Strange performance results when modifying the CPU frequency on the TX1

Hi,

With some colleagues, we have observed some strange performance behaviours on the TX1 during our experiments: we study the evolution of performance and energy consumption of parallel programs depending on the frequency and on the number of cores.

With a simple matrix multiplication code, on one core, the code execution time (in blue in the following graphs) decreases linearly with the frequency on the TK1, which is the expected results while this is not the case on the TX1: the resulting curve is broken into three different segments…

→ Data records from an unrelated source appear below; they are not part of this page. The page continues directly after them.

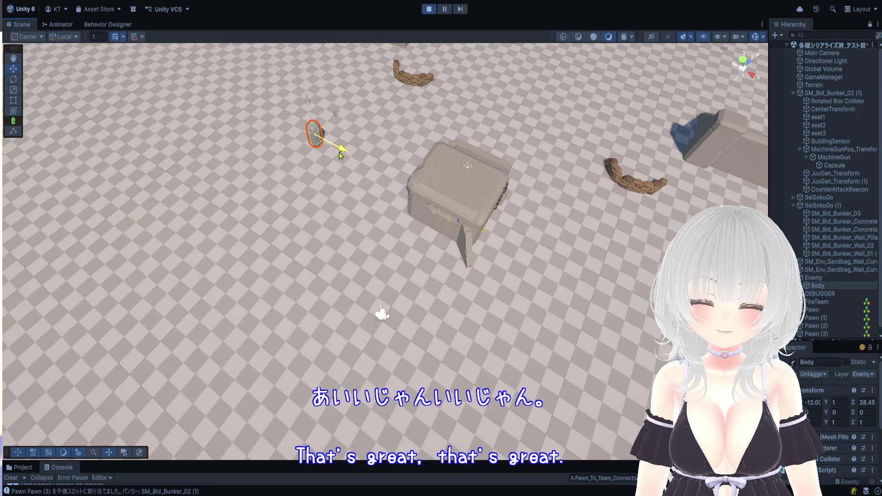
left_click(432, 11)
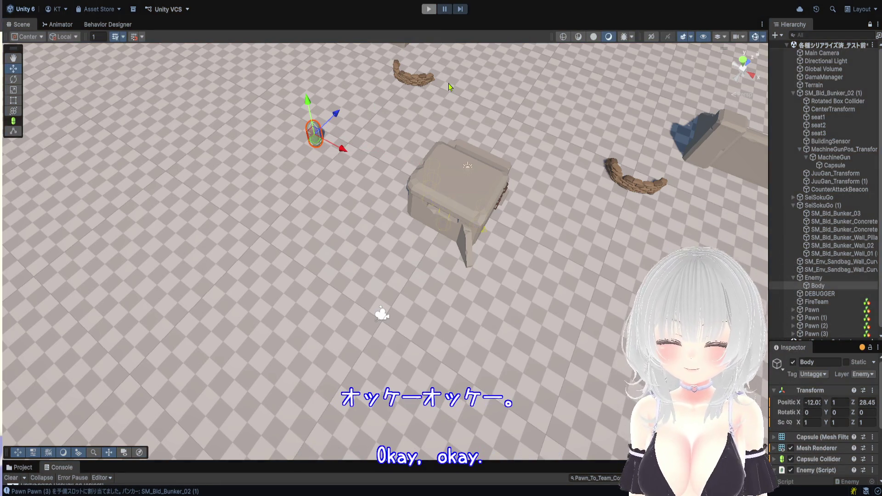
Step: Zoom, orbit and pan the Scene view to centre the bunkers with the capsule in front
scroll(395, 311, "down", 10)
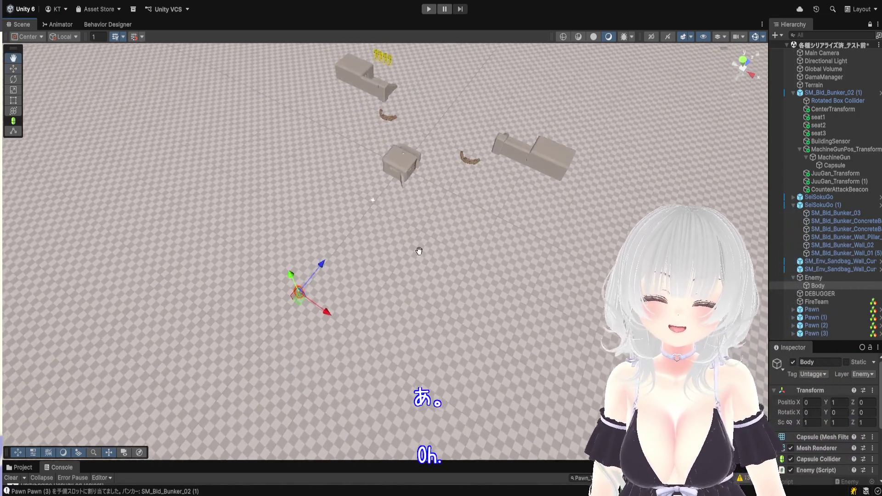
left_click_drag(420, 251, 407, 162)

http://www.univ-orleans.fr/lifo/Members/Sylvain.Jubertie/tk1.png
http://www.univ-orleans.fr/lifo/Members/Sylvain.Jubertie/tx1.png

The same behaviour occurs when using 1, 2 or 4 threads, the curve is always broken at the same frequencies (around 800Mhz and 1.3Ghz).

Did someone observed the same behaviour ?

Are you taking into account various power saving or reduced power modes? Set to max without any kind of throttling and see if things go up linearly after that (or just set to some non-variable clock speed). See:
http://elinux.org/Jetson/TX1_Controlling_Performance

There should also be a script “jetson_clocks.sh” in user ubuntu’s home directory to work with this.

We set the governor to userspace and modify the frequencies using the same command lines as described in your link. Of course everything is automated, but I double-check manually…

One thing which may surprise people trying to control performance settings is that there is an actual init script function which will get in there and interfere (I’m not positive, but I think this is from the Ubuntu init scripts and not necessarily part of what nVidia provides). To remove this automatic scaling:

sudo update-rc.d -f ondemand remove

After checking all the board parameters, the strange behaviour occurs when the memory is set to a low frequency… After raising it to the maximum value, results are comparable to those obtain on the TK1.
Still, we will need to investigate what happens exactly at low memory frequencies…

I can’t tell you what is going on, but there are multiple clocks and voltages all tied together in tables. I suspect that you’re seeing the result of a complex mixture of settings which only looks like a simple frequency change (think of the frequency as being a bookmark into a large number of settings…you’re only seeing the bookmark title, not the content).